Une décision récente du Tribunal de grande instance de Paris a le mérite de fixer les contours de la notion d’éditeur, et de rappeler en termes clairs l’obligation pesant sur lui. L’analyse de Stéphane Baïkoff, avocate département IP/IT du cabinet Simon Associés.
L’article 6-I-2° de la Loi pour la Confiance dans l’Economie Numérique (LCEN) définit les hébergeurs de site internet comme les personnes mettant « à disposition du public par des services de communication au public en ligne, le stockage de signaux, d’écrits, d’images, de sons ou de messages de toute nature fournis par des destinataires de ces services ». Leur responsabilité ne peut être engagée du fait des activités ou des informations hébergées si elles n’avaient pas effectivement connaissance de leur caractère illicite ou si, dès le moment où elles en ont eu connaissance, elles ont agi promptement pour retirer ces données ou en rendre l’accès impossible.

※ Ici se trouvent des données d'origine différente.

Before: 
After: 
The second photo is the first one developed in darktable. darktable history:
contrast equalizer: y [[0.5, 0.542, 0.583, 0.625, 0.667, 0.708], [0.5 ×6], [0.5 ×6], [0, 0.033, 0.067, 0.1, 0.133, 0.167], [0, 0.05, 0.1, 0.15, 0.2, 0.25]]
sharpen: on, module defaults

L’éditeur est défini comme étant « la personne qui détermine les contenus qui doivent être mis à la disposition du public sur le service qu’il a créé ou dont il a la charge ». Il est donc le responsable, désigné en principe comme tel dans les mentions légales, du contenu qu’il met en ligne.
Lafuma/Alibaba
Le Président du Tribunal de grande instance de Paris, selon ordonnance de référé en date du 21 novembre 2017, a rappelé les critères objectifs à retenir pour qualifier un acteur du e-commerce d’éditeur de site internet, et les obligations lui incombant à ce titre.

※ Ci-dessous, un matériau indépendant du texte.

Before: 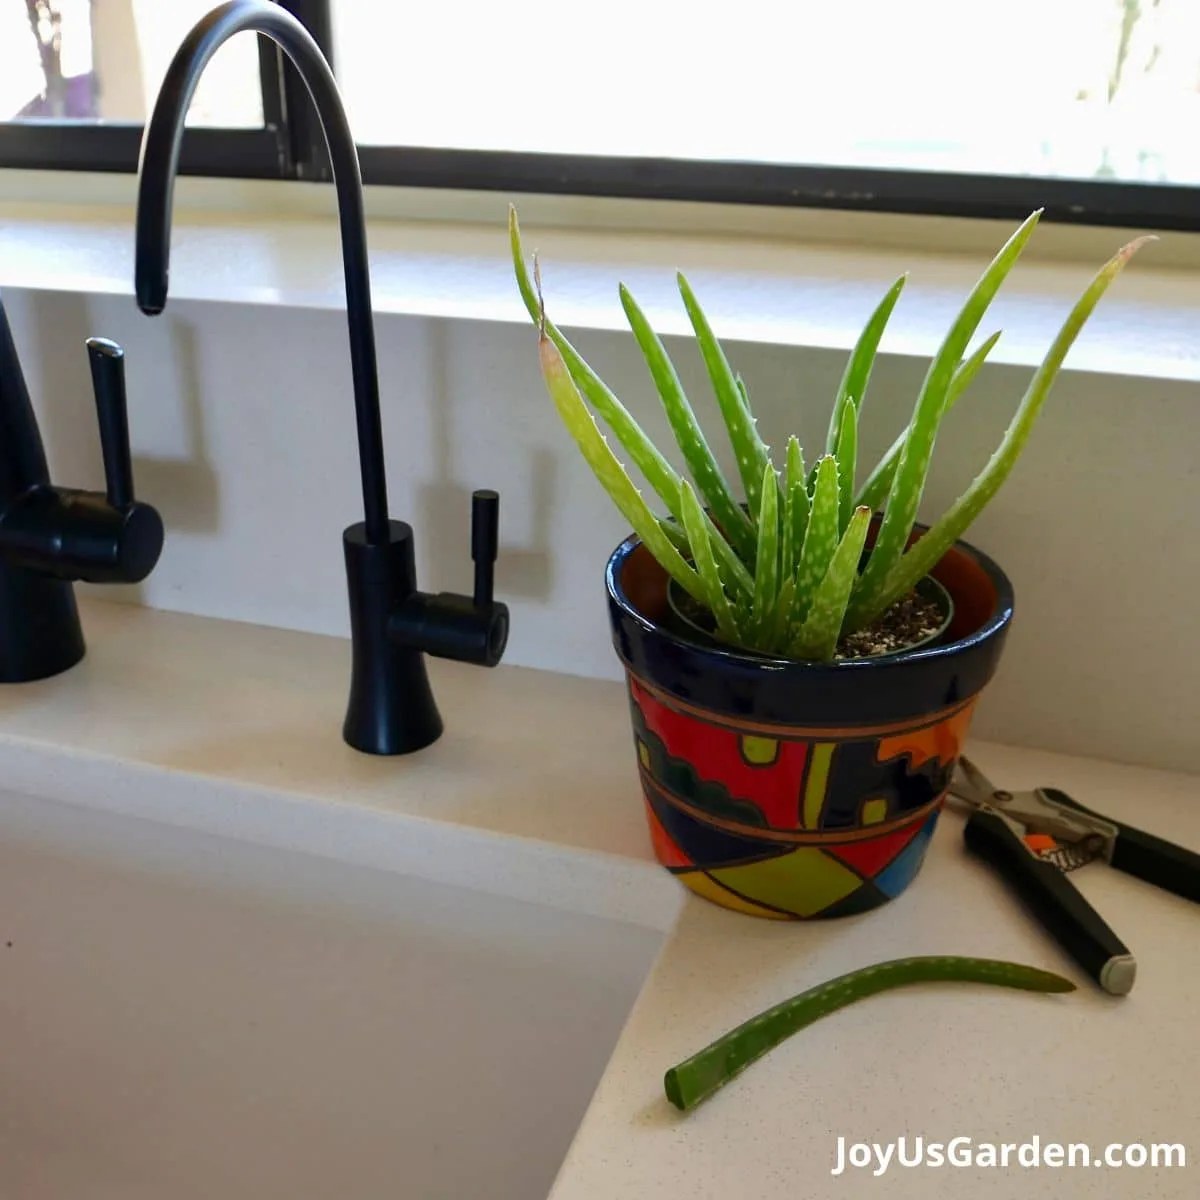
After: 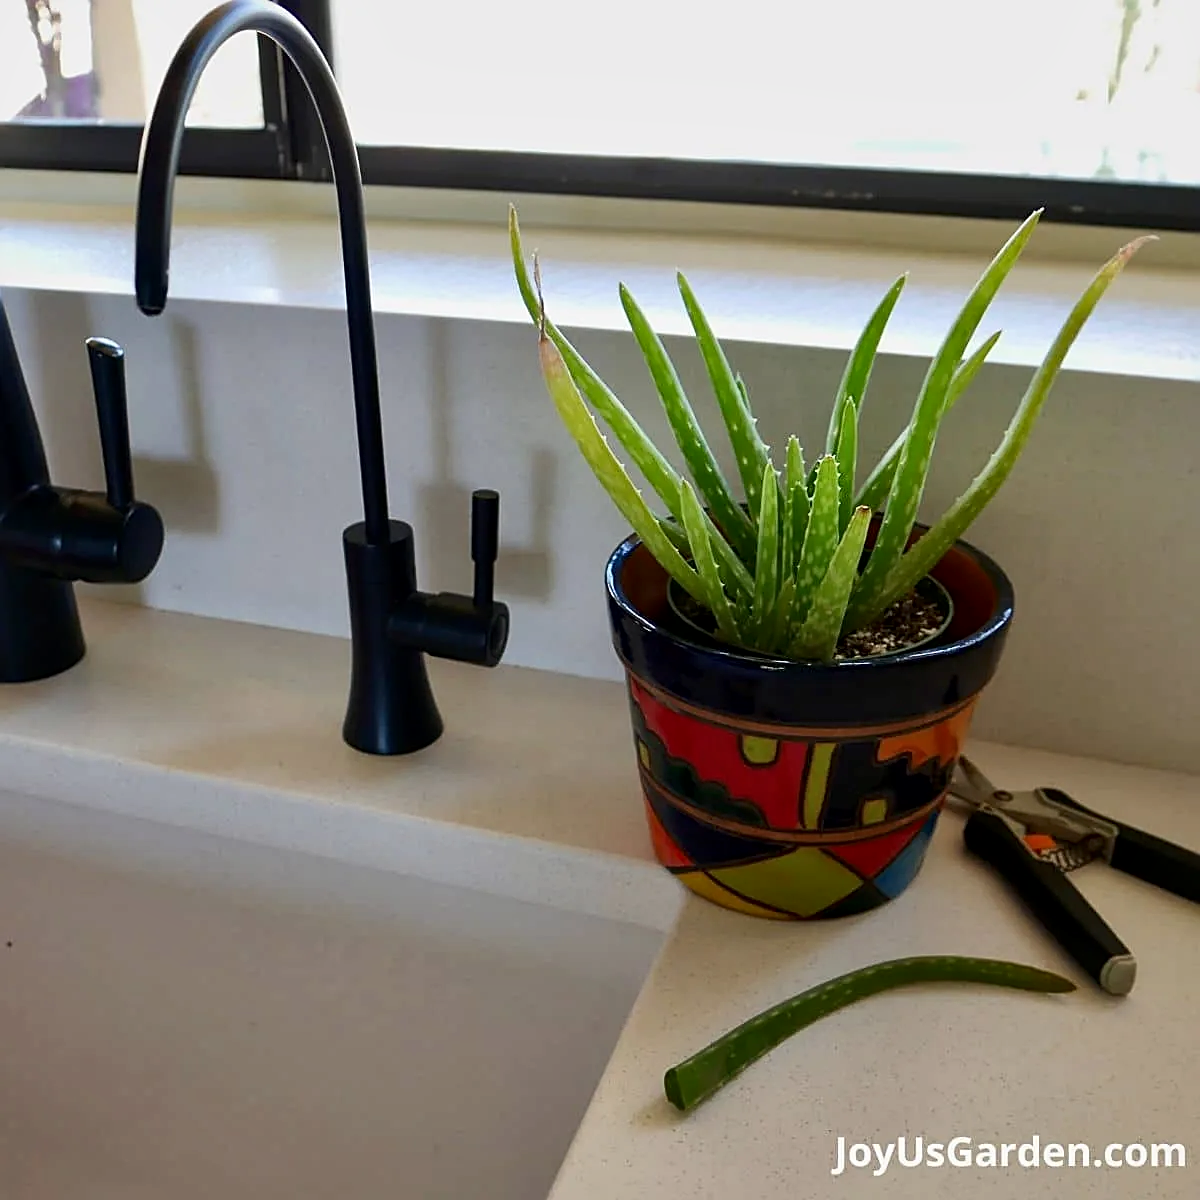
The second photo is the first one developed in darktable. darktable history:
contrast brightness saturation: contrast 0.098, brightness 0.013, saturation 0.021
local contrast: mode bilateral grid, contrast 20, coarseness 50, detail 130%, midtone range 0.2
sharpen: on, module defaults
tone equalizer: on, module defaults
exposure: exposure -0.26 EV, compensate exposure bias true, compensate highlight preservation false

Dans cette affaire, la société LAFUMA, ayant constaté la vente en ligne de produits contrefaisant sa marque sur le site B2B de Alibaba.com, a assigné les sociétés étrangères du groupe ALIBABA ainsi que la société ALIBABA France, considérant que cette dernière avait qualité d’éditeur de site internet, et était, à ce titre, responsable des contenus en ligne et de la vente de produits contrefaisants.

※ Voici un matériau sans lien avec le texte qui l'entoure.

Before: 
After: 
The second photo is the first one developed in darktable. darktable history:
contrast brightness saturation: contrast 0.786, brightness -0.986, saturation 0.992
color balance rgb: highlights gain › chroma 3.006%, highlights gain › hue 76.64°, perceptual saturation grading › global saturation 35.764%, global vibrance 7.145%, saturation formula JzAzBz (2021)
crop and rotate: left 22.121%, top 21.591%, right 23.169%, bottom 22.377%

En effet, en l’absence de mentions légales sur le site internet alibaba.com relatives aux coordonnées de l’éditeur, la société LAFUMA s’est fondée sur un faisceau d’indices pour attribuer cette qualité à ALIBABA France.
La société ALIBABA France, pour sa part, a prétendu qu’elle n’était pas l’éditeur du site dès lors qu’elle n’avait qu’une activité de développement marketing de la marque. Les autres sociétés du groupe ont, quant à elles, brandi leur qualité d’hébergeur pour tenter de faire échec aux demandes de la société LAFUMA à leur encontre.
A la faveur de son ordonnance, le Président a fait droit à l’argumentation de la société LAFUMA et considéré qu’elle était bien fondée à considérer que la société ALIBABA France était l’éditrice du site internet proposant à la vente les produits litigieux.
Le juge a fait fi des qualifications et dénominations alléguées par les sociétés du groupe ALIBABA. En l’absence de mentions légales relatives à l’identité de l’éditeur sur le site french.alibaba.com, il a retenu que la société ALIBABA France avait, au regard de son k-bis, certes une activité de marketing, mais également une mission de développement de la plateforme, ainsi qu’une activité de service-client, et qu’elle était donc éditrice du site internet.
Quant aux autres sociétés du groupe, le juge a considéré qu’elles offraient des abonnements « Premium » donnant accès à certaines fonctionnalités personnalisées. Leur rôle actif sur le contenu du site, dont elles contrôlent les données publiées, est un élément fondamental retenu par le juge. Dès lors qu’elles hiérarchisent les offres, et mettent en avant celles qui leur rapportent plus de revenus, elles ne peuvent soutenir qu’elles ont un simple rôle d’hébergeur fournissant un accès à une plateforme de vente. Elles ne se limitent pas à fournir un service neutre, et reçoivent donc la qualité d’éditrices de site internet.
Le juge rappelle que ces sociétés éditrices ont « l’obligation de surveiller a priori la licéité de toutes les informations diffusées sur l’intégralité du site ». Cette décision, si elle est n’est pas nouvelle dans le principe qu’elle édicte, a le mérite de fixer les contours de la notion d’éditeur, et de rappeler en termes clairs l’obligation pesant sur l’éditeur, qui se révèle être lourde de conséquences tant opérationnelles que juridiques, compte tenu de l’importance du réseau constitué par les sociétés concernées.